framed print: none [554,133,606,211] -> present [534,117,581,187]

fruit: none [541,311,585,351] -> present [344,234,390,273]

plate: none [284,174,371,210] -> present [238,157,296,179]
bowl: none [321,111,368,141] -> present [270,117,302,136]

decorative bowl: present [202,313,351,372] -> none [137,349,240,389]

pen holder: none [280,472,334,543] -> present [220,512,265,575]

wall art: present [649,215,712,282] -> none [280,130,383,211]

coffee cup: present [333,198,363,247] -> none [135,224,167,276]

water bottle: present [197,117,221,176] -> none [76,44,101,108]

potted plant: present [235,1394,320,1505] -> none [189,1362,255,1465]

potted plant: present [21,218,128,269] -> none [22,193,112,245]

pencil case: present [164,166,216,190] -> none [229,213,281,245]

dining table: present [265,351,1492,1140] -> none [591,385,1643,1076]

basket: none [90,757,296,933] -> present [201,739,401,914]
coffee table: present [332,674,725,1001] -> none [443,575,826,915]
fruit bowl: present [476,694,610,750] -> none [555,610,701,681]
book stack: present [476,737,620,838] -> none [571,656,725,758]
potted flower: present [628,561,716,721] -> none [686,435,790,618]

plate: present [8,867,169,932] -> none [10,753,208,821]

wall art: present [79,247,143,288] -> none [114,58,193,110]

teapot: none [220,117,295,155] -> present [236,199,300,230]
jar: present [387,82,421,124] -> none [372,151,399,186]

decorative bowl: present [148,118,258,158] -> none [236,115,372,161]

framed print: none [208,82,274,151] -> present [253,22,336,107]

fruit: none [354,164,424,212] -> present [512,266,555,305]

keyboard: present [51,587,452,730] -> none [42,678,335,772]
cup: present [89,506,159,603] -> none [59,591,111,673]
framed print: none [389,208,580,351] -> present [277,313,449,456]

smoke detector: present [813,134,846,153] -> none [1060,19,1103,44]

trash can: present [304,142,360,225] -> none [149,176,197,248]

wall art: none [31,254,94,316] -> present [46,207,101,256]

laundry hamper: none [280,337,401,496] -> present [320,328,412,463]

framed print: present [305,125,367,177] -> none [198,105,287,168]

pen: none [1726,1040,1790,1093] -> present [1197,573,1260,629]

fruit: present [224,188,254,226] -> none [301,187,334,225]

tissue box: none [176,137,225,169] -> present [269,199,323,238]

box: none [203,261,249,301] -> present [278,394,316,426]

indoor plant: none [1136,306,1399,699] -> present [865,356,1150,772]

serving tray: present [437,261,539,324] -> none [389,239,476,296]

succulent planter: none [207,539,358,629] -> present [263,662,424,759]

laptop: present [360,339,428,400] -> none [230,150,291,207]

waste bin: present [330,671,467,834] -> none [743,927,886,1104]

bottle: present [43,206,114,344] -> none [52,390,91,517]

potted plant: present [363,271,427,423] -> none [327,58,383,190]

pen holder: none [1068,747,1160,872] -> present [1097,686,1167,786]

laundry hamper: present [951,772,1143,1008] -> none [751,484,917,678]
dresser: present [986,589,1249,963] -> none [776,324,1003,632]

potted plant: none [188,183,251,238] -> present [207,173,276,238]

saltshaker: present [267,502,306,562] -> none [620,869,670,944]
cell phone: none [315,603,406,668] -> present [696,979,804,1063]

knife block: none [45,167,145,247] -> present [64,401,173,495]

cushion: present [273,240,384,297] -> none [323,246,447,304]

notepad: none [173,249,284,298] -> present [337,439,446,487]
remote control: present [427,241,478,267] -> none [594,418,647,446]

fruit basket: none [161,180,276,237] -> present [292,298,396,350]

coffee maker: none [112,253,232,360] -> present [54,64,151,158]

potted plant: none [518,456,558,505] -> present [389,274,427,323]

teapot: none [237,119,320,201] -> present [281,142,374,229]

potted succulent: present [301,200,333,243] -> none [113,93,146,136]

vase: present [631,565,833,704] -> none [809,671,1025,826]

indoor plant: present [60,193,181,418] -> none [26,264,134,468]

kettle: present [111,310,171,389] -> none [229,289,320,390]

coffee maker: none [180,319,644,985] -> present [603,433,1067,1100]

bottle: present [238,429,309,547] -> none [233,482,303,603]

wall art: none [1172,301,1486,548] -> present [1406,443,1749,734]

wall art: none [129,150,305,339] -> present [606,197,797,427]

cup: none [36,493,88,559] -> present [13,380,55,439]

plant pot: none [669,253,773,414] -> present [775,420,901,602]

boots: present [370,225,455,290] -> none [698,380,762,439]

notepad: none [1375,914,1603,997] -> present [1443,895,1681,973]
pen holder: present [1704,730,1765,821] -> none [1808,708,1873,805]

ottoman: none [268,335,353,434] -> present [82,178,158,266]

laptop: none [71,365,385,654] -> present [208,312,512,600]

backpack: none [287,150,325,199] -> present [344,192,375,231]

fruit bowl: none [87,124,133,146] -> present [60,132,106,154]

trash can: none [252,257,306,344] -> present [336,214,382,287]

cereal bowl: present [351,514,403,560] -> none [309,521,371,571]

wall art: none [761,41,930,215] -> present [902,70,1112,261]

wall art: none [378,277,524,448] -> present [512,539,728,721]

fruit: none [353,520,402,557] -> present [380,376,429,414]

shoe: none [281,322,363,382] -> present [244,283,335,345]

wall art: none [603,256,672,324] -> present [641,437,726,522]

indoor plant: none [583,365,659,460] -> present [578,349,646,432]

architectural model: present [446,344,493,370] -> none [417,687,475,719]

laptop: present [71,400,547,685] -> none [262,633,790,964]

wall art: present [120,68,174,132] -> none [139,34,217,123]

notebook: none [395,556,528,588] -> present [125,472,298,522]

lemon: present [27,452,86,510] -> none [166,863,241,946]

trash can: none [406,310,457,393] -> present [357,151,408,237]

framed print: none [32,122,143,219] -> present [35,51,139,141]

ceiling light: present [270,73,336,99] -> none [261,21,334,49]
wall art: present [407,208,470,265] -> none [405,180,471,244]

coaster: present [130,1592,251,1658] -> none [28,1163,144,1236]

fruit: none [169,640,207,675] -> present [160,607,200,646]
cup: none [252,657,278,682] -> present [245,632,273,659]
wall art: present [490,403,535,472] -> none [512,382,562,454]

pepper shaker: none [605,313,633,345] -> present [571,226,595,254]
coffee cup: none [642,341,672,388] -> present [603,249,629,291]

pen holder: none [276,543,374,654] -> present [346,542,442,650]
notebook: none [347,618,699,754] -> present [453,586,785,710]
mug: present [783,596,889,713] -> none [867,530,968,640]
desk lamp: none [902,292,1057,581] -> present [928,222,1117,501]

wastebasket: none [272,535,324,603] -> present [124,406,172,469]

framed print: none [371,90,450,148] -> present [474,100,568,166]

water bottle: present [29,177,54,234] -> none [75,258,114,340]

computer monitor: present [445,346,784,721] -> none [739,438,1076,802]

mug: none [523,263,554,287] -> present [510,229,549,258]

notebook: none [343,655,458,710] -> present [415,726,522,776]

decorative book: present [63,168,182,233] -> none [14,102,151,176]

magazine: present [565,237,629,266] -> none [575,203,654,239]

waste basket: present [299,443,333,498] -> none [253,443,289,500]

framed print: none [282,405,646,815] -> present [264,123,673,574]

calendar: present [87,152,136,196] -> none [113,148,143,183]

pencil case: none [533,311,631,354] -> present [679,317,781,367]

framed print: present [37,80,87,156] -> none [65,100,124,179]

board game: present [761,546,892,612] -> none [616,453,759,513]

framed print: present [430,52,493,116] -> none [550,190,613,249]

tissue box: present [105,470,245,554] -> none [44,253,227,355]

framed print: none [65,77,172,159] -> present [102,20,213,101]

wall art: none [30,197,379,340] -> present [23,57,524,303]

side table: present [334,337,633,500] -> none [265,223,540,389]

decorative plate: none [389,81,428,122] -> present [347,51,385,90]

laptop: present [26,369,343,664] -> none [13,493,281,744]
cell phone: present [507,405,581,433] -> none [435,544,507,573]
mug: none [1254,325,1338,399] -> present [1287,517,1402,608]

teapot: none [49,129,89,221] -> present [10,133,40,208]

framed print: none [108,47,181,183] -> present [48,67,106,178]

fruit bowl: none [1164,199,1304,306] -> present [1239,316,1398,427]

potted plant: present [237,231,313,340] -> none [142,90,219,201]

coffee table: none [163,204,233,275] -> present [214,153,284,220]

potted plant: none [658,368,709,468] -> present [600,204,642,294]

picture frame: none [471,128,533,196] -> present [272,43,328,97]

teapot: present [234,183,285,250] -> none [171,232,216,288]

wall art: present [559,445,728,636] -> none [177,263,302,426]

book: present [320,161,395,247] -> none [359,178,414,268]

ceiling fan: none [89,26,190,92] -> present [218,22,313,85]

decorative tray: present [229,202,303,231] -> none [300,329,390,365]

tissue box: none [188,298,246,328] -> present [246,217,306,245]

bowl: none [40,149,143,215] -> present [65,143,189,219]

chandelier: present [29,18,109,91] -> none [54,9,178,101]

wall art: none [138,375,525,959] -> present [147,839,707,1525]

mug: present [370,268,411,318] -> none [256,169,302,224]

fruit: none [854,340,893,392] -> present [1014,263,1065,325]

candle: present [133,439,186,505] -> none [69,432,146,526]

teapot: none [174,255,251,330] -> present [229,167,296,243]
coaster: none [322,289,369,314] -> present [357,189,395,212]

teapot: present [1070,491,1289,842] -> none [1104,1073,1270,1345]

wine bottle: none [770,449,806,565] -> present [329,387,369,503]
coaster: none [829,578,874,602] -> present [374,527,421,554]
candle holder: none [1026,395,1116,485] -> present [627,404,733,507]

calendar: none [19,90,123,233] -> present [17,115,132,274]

Your objective:
From the records above, print exactly the lines that run from the line with "bowl: none [321,111,368,141]" to the line with "dining table: present", inclusive.

Result:
bowl: none [321,111,368,141] -> present [270,117,302,136]

decorative bowl: present [202,313,351,372] -> none [137,349,240,389]

pen holder: none [280,472,334,543] -> present [220,512,265,575]

wall art: present [649,215,712,282] -> none [280,130,383,211]

coffee cup: present [333,198,363,247] -> none [135,224,167,276]

water bottle: present [197,117,221,176] -> none [76,44,101,108]

potted plant: present [235,1394,320,1505] -> none [189,1362,255,1465]

potted plant: present [21,218,128,269] -> none [22,193,112,245]

pencil case: present [164,166,216,190] -> none [229,213,281,245]

dining table: present [265,351,1492,1140] -> none [591,385,1643,1076]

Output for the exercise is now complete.